Les jeunes « emmerdent »-ils le Rassemblement national ?

Plus que jamais, le comportement électoral des jeunes lors des européennes du 9 juin dernier a été examiné, particulièrement dans leur rapport au parti d’extrême droite. Adélaïde Zulfikarpasic, directrice de BVA Xsight, et Christelle Craplet, directrice opinion de BVA Xsight, remontent plus loin dans l’analyse du vote des 18-24 ans pour comprendre, depuis plusieurs scrutins, l’évolution de cette jeunesse loin d’être uniforme, aussi bien sociologiquement que politiquement.

On n’a peut-être jamais autant regardé les jeunes pour scruter leur comportement électoral, au lendemain des élections européennes et de l’annonce de la dissolution de l’Assemblée nationale : sont-ils des abstentionnistes récidivistes, boudant les urnes élection après élection ? Sont-ils sensibles aux thématiques portées par La France insoumise (LFI), notamment sur la guerre entre Israël et le Hamas ? Sont-ils à l’inverse des aficionados de Jordan Bardella, séduits par un candidat ayant quasiment leur âge et qui leur parle sur TikTok ? Ou continuent-ils, quarante ans après, d’« emmerder le Rassemblement national » ?

Un peu de tout cela, assurément. La jeunesse est loin d’être uniforme, aussi bien sociologiquement que politiquement. Et cela se retrouve dans son vote – ou dans son non-vote. Du reste, qu’entend-on par « la jeunesse » ? Dans cette note, nous nous focalisons sur les 18-24 ans, qui constituent la première classe d’âge des enquêtes d’opinion, le ressort du vote des 25-34 ans étant par ailleurs assez différent.

== CONSIGNE A ==
D'après l'extrait sur le vote des jeunes :
(i) À quelle date se sont tenues les élections européennes ?
(ii) Quelle fonction Christelle Craplet occupe-t-elle ?
(iii) Sur quelle tranche d'âge la note se concentre-t-elle ?

== DONNÉES SOURCES ==

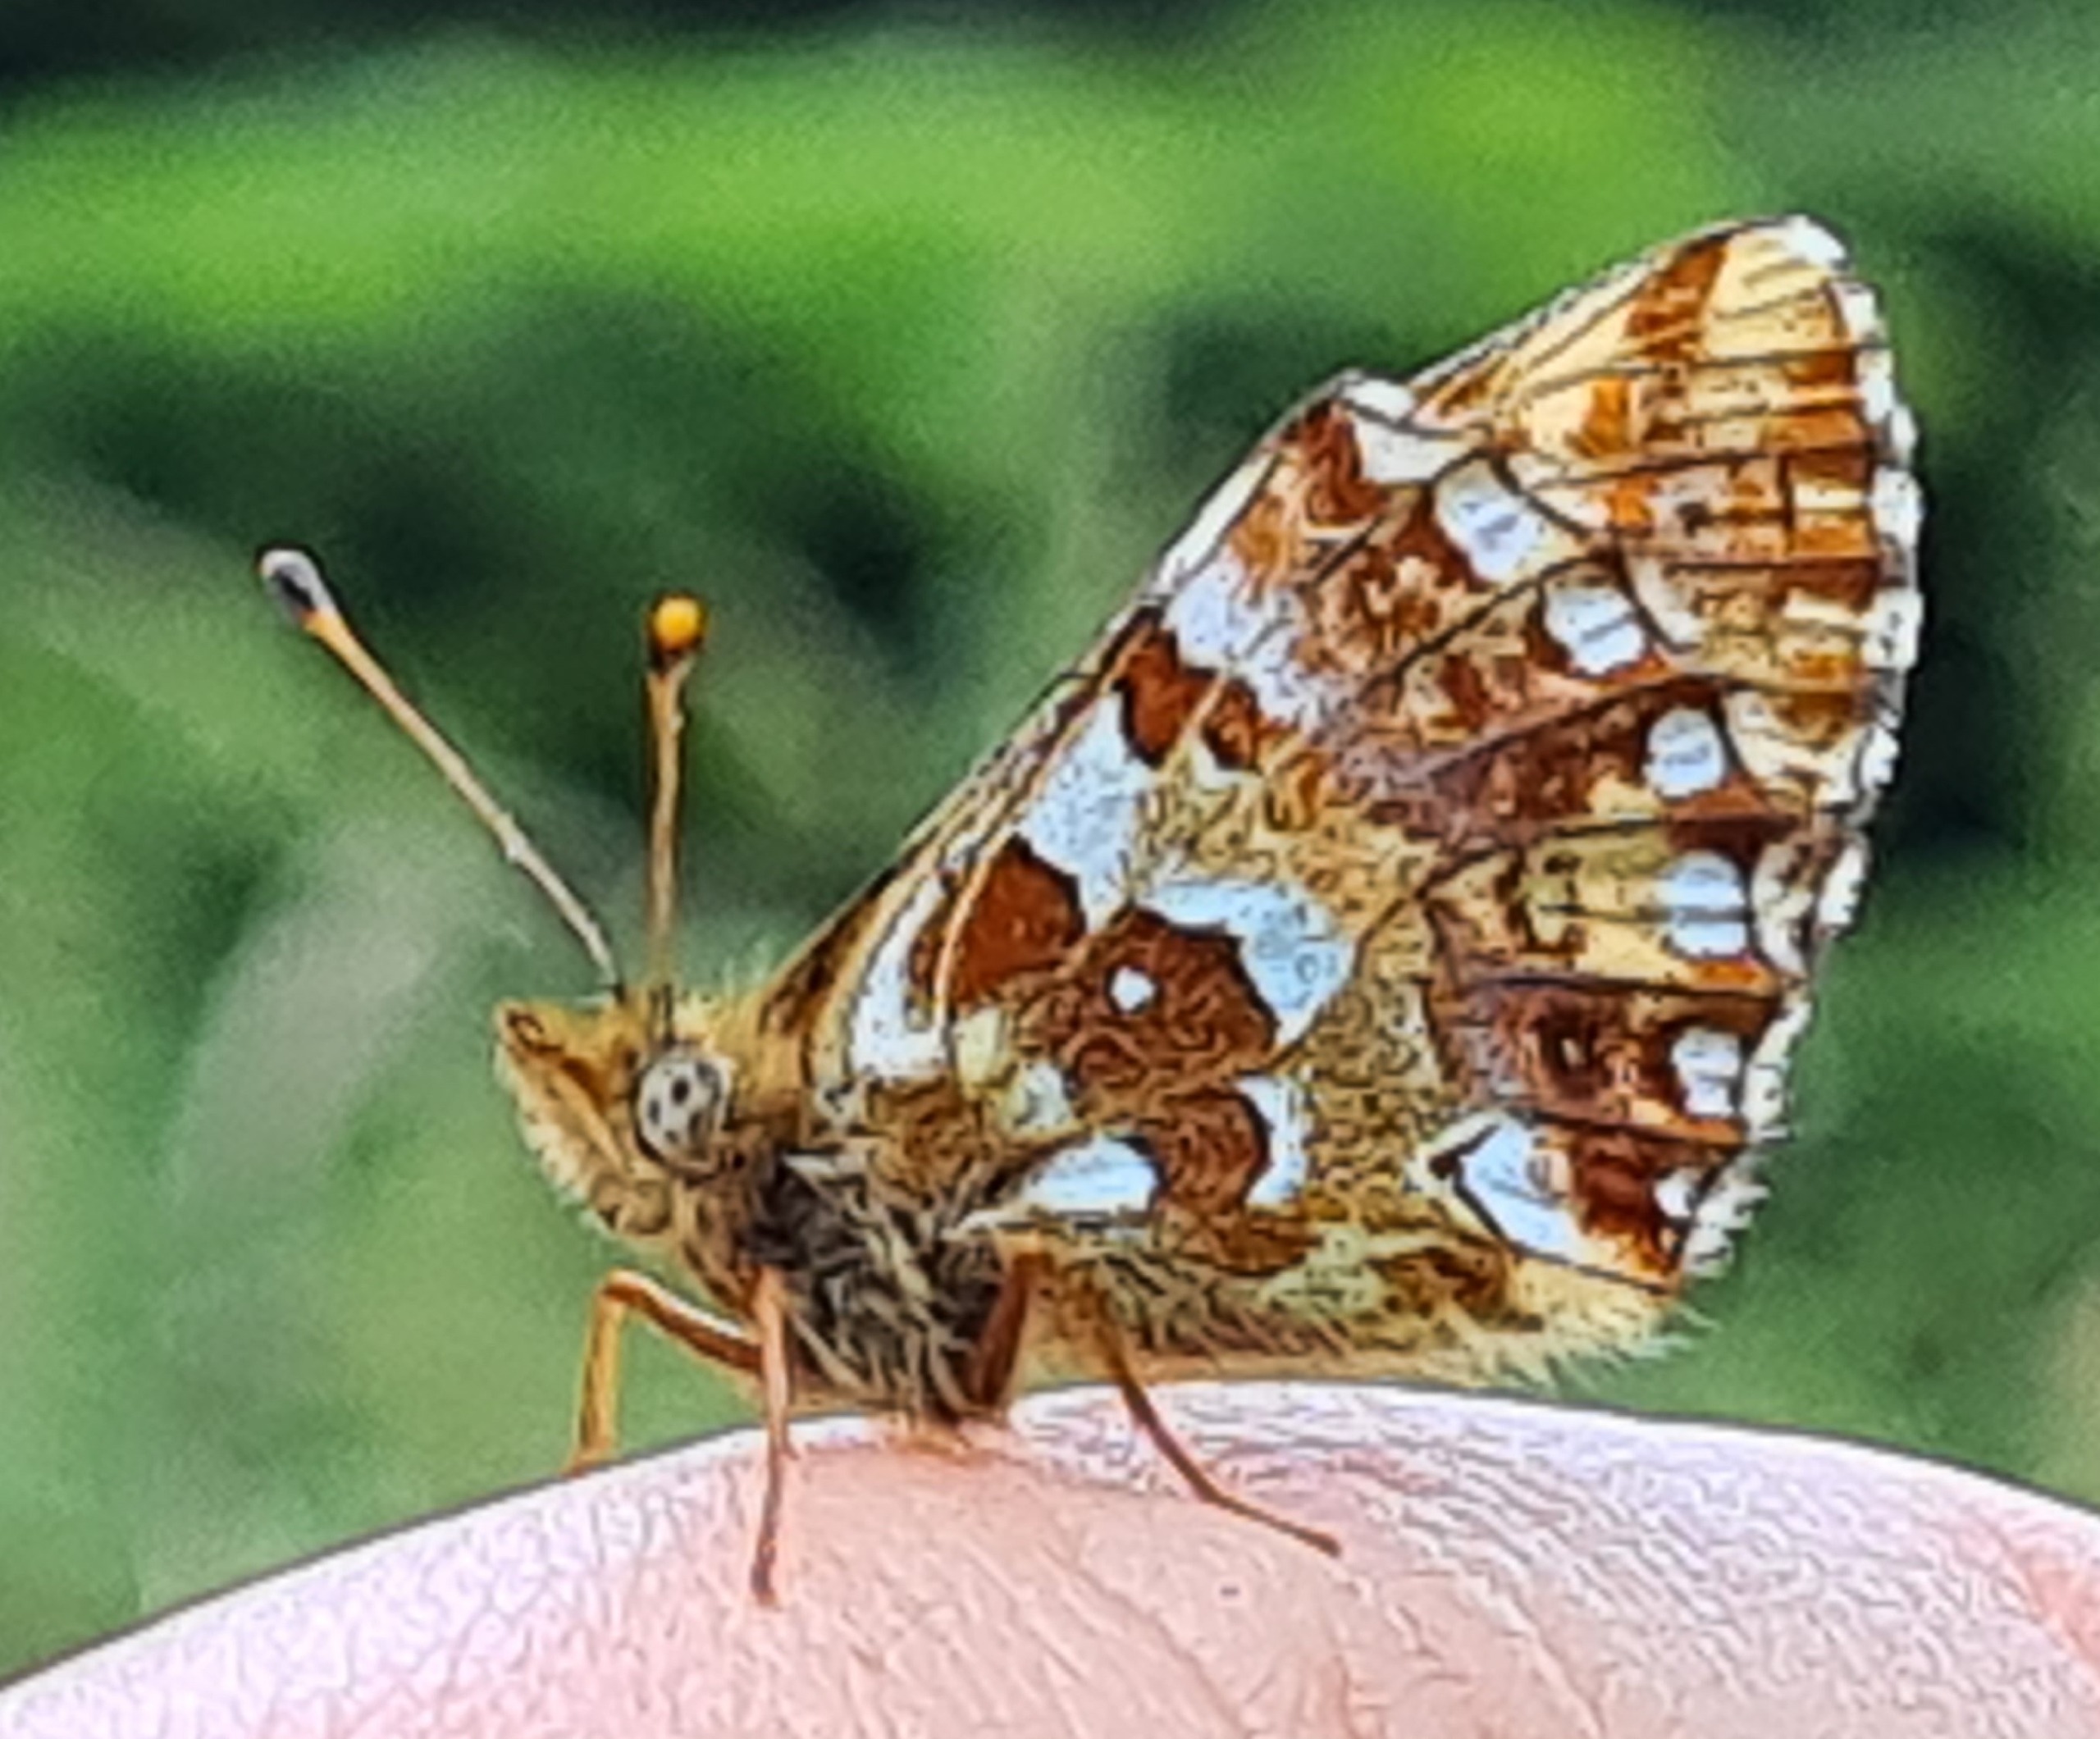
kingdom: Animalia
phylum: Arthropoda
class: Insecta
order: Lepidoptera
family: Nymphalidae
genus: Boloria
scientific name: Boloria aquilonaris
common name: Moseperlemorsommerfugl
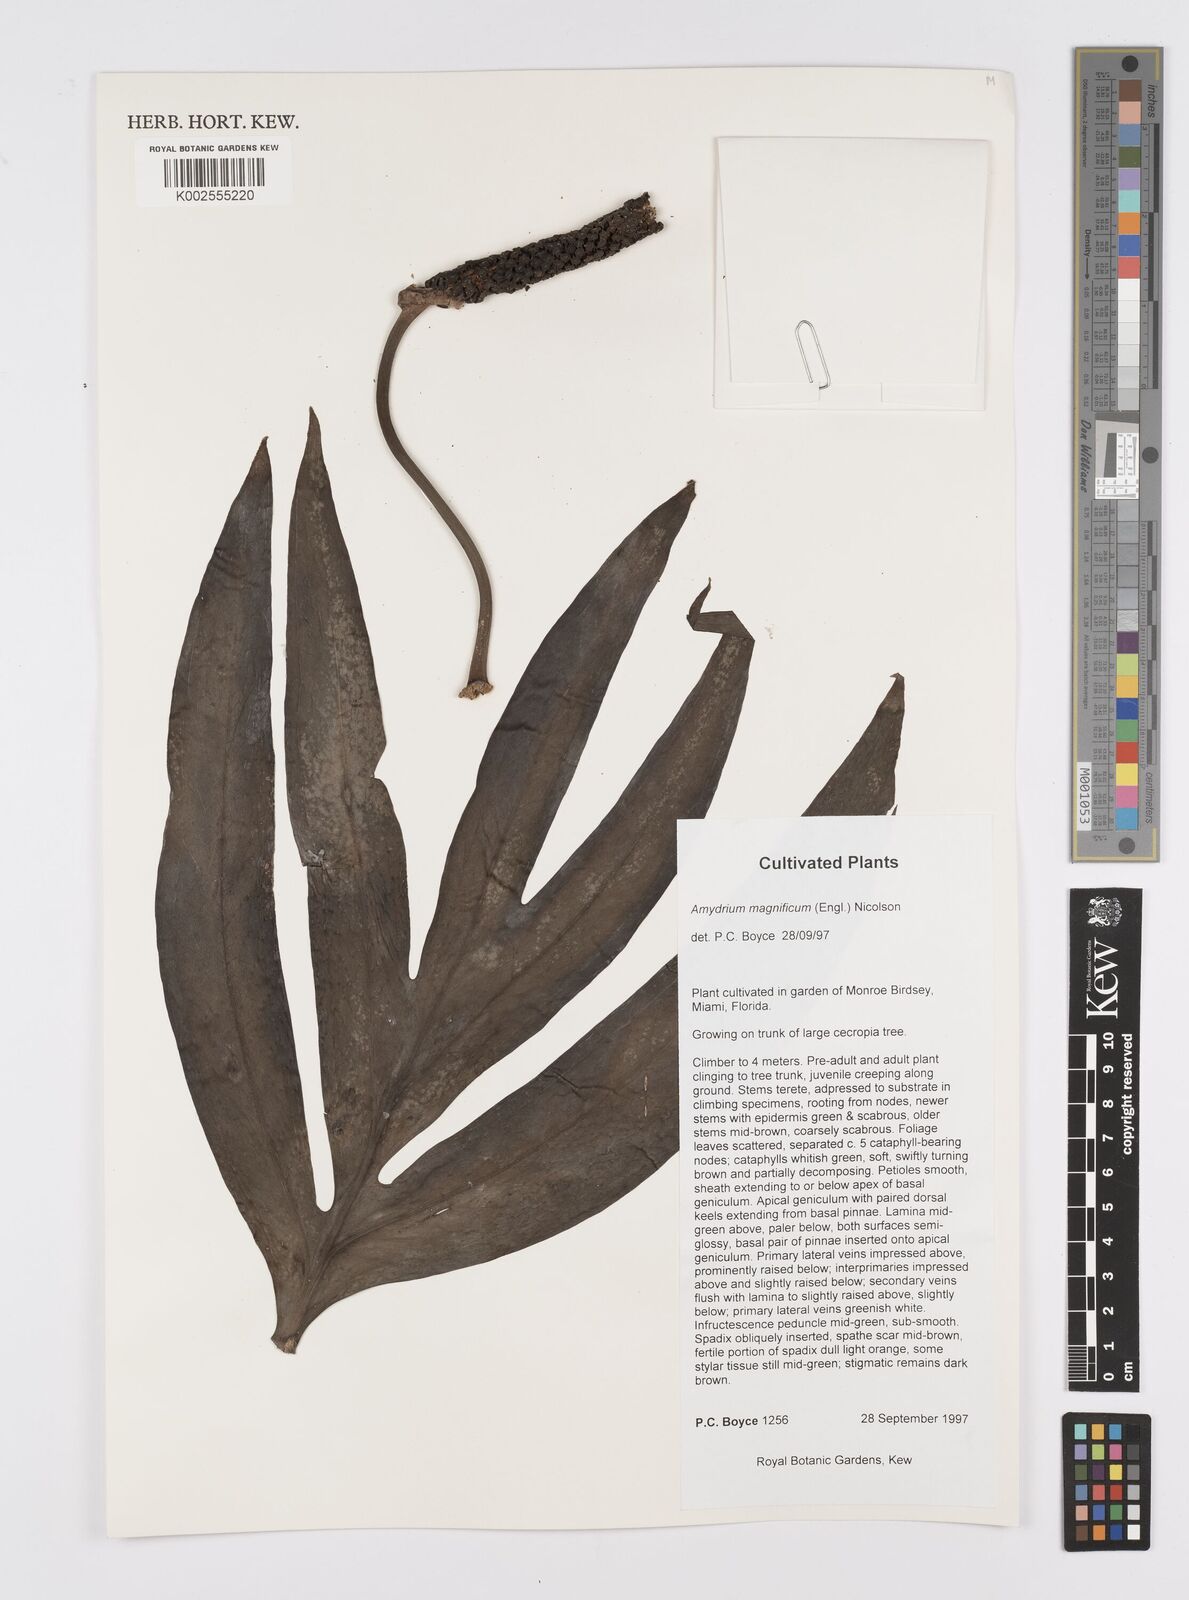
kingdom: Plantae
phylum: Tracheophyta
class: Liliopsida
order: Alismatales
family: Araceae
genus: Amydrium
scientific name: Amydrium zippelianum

== CONSIGNE B ==
Pouvez-vous recopier à l'identique toutes les lignes des enregistrements, sans les images ?

== SOLUTION COMPLÈTE A ==
(i) Le 9 juin.
(ii) Directrice opinion de BVA Xsight.
(iii) Les 18-24 ans.

== SOLUTION COMPLÈTE B ==
kingdom: Animalia
phylum: Arthropoda
class: Insecta
order: Lepidoptera
family: Nymphalidae
genus: Boloria
scientific name: Boloria aquilonaris
common name: Moseperlemorsommerfugl
kingdom: Plantae
phylum: Tracheophyta
class: Liliopsida
order: Alismatales
family: Araceae
genus: Amydrium
scientific name: Amydrium zippelianum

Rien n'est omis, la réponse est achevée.